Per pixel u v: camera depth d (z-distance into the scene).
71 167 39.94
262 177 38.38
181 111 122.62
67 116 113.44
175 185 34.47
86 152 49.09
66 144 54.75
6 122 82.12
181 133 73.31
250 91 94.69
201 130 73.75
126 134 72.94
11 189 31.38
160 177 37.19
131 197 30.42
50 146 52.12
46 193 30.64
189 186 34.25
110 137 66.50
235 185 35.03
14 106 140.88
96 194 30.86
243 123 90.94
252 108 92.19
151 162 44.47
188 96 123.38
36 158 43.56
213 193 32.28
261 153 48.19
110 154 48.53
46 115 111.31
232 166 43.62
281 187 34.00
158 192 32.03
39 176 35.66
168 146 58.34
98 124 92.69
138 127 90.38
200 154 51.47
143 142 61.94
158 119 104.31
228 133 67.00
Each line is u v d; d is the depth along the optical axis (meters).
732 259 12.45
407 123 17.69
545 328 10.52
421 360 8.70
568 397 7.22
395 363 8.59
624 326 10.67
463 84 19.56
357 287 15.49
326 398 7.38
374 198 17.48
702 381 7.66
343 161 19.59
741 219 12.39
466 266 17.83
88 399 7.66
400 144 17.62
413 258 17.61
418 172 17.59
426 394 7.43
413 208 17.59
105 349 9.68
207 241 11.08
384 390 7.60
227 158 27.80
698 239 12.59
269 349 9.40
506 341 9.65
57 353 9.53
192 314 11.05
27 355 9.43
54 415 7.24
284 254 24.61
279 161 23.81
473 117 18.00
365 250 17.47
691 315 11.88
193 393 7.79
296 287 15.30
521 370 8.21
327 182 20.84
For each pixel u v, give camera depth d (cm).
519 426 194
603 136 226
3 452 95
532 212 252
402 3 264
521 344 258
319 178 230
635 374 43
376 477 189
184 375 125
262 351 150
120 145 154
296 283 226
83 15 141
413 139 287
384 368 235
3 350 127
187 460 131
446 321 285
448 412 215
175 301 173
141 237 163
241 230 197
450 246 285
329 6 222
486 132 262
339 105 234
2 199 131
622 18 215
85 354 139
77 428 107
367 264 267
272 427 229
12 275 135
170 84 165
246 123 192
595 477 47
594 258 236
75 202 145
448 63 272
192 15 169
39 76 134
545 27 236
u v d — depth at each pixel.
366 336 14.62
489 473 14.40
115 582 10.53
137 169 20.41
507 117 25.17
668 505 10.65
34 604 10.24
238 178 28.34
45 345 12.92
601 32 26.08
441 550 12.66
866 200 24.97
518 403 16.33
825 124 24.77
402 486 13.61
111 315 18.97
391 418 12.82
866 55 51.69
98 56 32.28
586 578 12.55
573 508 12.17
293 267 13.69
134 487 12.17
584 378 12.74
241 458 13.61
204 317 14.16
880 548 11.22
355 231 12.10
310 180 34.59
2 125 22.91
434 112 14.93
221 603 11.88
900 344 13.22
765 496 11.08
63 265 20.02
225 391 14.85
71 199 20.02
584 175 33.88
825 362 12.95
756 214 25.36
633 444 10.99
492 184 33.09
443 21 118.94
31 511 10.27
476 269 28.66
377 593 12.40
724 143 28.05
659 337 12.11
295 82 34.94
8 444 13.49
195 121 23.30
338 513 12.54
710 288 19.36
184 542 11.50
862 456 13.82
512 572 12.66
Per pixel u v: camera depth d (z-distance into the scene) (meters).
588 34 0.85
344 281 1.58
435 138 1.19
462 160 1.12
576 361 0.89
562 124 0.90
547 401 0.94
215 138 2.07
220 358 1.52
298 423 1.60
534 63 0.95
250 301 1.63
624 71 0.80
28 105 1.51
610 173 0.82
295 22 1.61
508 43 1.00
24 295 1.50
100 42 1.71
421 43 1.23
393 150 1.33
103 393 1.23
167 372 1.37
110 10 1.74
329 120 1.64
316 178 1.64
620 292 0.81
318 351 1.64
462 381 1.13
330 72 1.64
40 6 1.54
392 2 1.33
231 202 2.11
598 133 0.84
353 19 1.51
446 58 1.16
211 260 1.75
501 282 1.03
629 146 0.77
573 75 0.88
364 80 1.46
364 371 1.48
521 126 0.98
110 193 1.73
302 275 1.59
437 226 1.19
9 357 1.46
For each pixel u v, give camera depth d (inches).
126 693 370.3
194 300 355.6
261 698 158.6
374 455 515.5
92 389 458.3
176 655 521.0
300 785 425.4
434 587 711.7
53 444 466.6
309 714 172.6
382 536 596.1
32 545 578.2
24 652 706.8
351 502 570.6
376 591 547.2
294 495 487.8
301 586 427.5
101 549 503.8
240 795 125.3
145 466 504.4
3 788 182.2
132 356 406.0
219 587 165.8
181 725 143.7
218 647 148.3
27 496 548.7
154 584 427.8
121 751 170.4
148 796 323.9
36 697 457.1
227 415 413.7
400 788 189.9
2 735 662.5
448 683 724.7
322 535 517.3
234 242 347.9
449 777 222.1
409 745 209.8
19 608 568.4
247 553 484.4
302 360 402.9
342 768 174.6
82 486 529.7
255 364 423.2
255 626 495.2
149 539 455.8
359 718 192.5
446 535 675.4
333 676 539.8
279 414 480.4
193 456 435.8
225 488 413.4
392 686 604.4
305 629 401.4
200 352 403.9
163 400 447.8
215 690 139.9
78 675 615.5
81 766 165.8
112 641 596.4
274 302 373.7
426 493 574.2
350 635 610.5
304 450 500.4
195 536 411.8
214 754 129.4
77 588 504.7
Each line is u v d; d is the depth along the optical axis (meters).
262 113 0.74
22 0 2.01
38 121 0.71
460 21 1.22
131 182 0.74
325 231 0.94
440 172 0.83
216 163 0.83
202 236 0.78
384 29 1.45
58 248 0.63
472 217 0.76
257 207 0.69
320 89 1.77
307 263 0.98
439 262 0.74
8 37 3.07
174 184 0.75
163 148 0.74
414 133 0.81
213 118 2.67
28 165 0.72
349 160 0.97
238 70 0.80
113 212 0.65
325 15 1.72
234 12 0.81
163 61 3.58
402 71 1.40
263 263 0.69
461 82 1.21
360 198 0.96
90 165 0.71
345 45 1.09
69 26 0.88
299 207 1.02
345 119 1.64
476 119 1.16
--------------------
#### WHAT IS BEING ASKED:
Extract the whole listing, character for character.

#### RESULT OF THE TASK:
Per pixel u v: camera depth d (z-distance into the scene).
71 167 39.94
262 177 38.38
181 111 122.62
67 116 113.44
175 185 34.47
86 152 49.09
66 144 54.75
6 122 82.12
181 133 73.31
250 91 94.69
201 130 73.75
126 134 72.94
11 189 31.38
160 177 37.19
131 197 30.42
50 146 52.12
46 193 30.64
189 186 34.25
110 137 66.50
235 185 35.03
14 106 140.88
96 194 30.86
243 123 90.94
252 108 92.19
151 162 44.47
188 96 123.38
36 158 43.56
213 193 32.28
261 153 48.19
110 154 48.53
46 115 111.31
232 166 43.62
281 187 34.00
158 192 32.03
39 176 35.66
168 146 58.34
98 124 92.69
138 127 90.38
200 154 51.47
143 142 61.94
158 119 104.31
228 133 67.00
Each line is u v d; d is the depth along the optical axis (meters).
732 259 12.45
407 123 17.69
545 328 10.52
421 360 8.70
568 397 7.22
395 363 8.59
624 326 10.67
463 84 19.56
357 287 15.49
326 398 7.38
374 198 17.48
702 381 7.66
343 161 19.59
741 219 12.39
466 266 17.83
88 399 7.66
400 144 17.62
413 258 17.61
418 172 17.59
426 394 7.43
413 208 17.59
105 349 9.68
207 241 11.08
384 390 7.60
227 158 27.80
698 239 12.59
269 349 9.40
506 341 9.65
57 353 9.53
192 314 11.05
27 355 9.43
54 415 7.24
284 254 24.61
279 161 23.81
473 117 18.00
365 250 17.47
691 315 11.88
193 393 7.79
296 287 15.30
521 370 8.21
327 182 20.84
For each pixel u v, give camera depth d (cm).
519 426 194
603 136 226
3 452 95
532 212 252
402 3 264
521 344 258
319 178 230
635 374 43
376 477 189
184 375 125
262 351 150
120 145 154
296 283 226
83 15 141
413 139 287
384 368 235
3 350 127
187 460 131
446 321 285
448 412 215
175 301 173
141 237 163
241 230 197
450 246 285
329 6 222
486 132 262
339 105 234
2 199 131
622 18 215
85 354 139
77 428 107
367 264 267
272 427 229
12 275 135
170 84 165
246 123 192
595 477 47
594 258 236
75 202 145
448 63 272
192 15 169
39 76 134
545 27 236
u v d — depth at each pixel.
366 336 14.62
489 473 14.40
115 582 10.53
137 169 20.41
507 117 25.17
668 505 10.65
34 604 10.24
238 178 28.34
45 345 12.92
601 32 26.08
441 550 12.66
866 200 24.97
518 403 16.33
825 124 24.77
402 486 13.61
111 315 18.97
391 418 12.82
866 55 51.69
98 56 32.28
586 578 12.55
573 508 12.17
293 267 13.69
134 487 12.17
584 378 12.74
241 458 13.61
204 317 14.16
880 548 11.22
355 231 12.10
310 180 34.59
2 125 22.91
434 112 14.93
221 603 11.88
900 344 13.22
765 496 11.08
63 265 20.02
225 391 14.85
71 199 20.02
584 175 33.88
825 362 12.95
756 214 25.36
633 444 10.99
492 184 33.09
443 21 118.94
31 511 10.27
476 269 28.66
377 593 12.40
724 143 28.05
659 337 12.11
295 82 34.94
8 444 13.49
195 121 23.30
338 513 12.54
710 288 19.36
184 542 11.50
862 456 13.82
512 572 12.66
Per pixel u v: camera depth d (z-distance into the scene) (meters).
588 34 0.85
344 281 1.58
435 138 1.19
462 160 1.12
576 361 0.89
562 124 0.90
547 401 0.94
215 138 2.07
220 358 1.52
298 423 1.60
534 63 0.95
250 301 1.63
624 71 0.80
28 105 1.51
610 173 0.82
295 22 1.61
508 43 1.00
24 295 1.50
100 42 1.71
421 43 1.23
393 150 1.33
103 393 1.23
167 372 1.37
110 10 1.74
329 120 1.64
316 178 1.64
620 292 0.81
318 351 1.64
462 381 1.13
330 72 1.64
40 6 1.54
392 2 1.33
231 202 2.11
598 133 0.84
353 19 1.51
446 58 1.16
211 260 1.75
501 282 1.03
629 146 0.77
573 75 0.88
364 80 1.46
364 371 1.48
521 126 0.98
110 193 1.73
302 275 1.59
437 226 1.19
9 357 1.46
For each pixel u v, give camera depth d (inches).
126 693 370.3
194 300 355.6
261 698 158.6
374 455 515.5
92 389 458.3
176 655 521.0
300 785 425.4
434 587 711.7
53 444 466.6
309 714 172.6
382 536 596.1
32 545 578.2
24 652 706.8
351 502 570.6
376 591 547.2
294 495 487.8
301 586 427.5
101 549 503.8
240 795 125.3
145 466 504.4
3 788 182.2
132 356 406.0
219 587 165.8
181 725 143.7
218 647 148.3
27 496 548.7
154 584 427.8
121 751 170.4
148 796 323.9
36 697 457.1
227 415 413.7
400 788 189.9
2 735 662.5
448 683 724.7
322 535 517.3
234 242 347.9
449 777 222.1
409 745 209.8
19 608 568.4
247 553 484.4
302 360 402.9
342 768 174.6
82 486 529.7
255 364 423.2
255 626 495.2
149 539 455.8
359 718 192.5
446 535 675.4
333 676 539.8
279 414 480.4
193 456 435.8
225 488 413.4
392 686 604.4
305 629 401.4
200 352 403.9
163 400 447.8
215 690 139.9
78 675 615.5
81 766 165.8
112 641 596.4
274 302 373.7
426 493 574.2
350 635 610.5
304 450 500.4
195 536 411.8
214 754 129.4
77 588 504.7
Each line is u v d; d is the depth along the optical axis (meters).
262 113 0.74
22 0 2.01
38 121 0.71
460 21 1.22
131 182 0.74
325 231 0.94
440 172 0.83
216 163 0.83
202 236 0.78
384 29 1.45
58 248 0.63
472 217 0.76
257 207 0.69
320 89 1.77
307 263 0.98
439 262 0.74
8 37 3.07
174 184 0.75
163 148 0.74
414 133 0.81
213 118 2.67
28 165 0.72
349 160 0.97
238 70 0.80
113 212 0.65
325 15 1.72
234 12 0.81
163 61 3.58
402 71 1.40
263 263 0.69
461 82 1.21
360 198 0.96
90 165 0.71
345 45 1.09
69 26 0.88
299 207 1.02
345 119 1.64
476 119 1.16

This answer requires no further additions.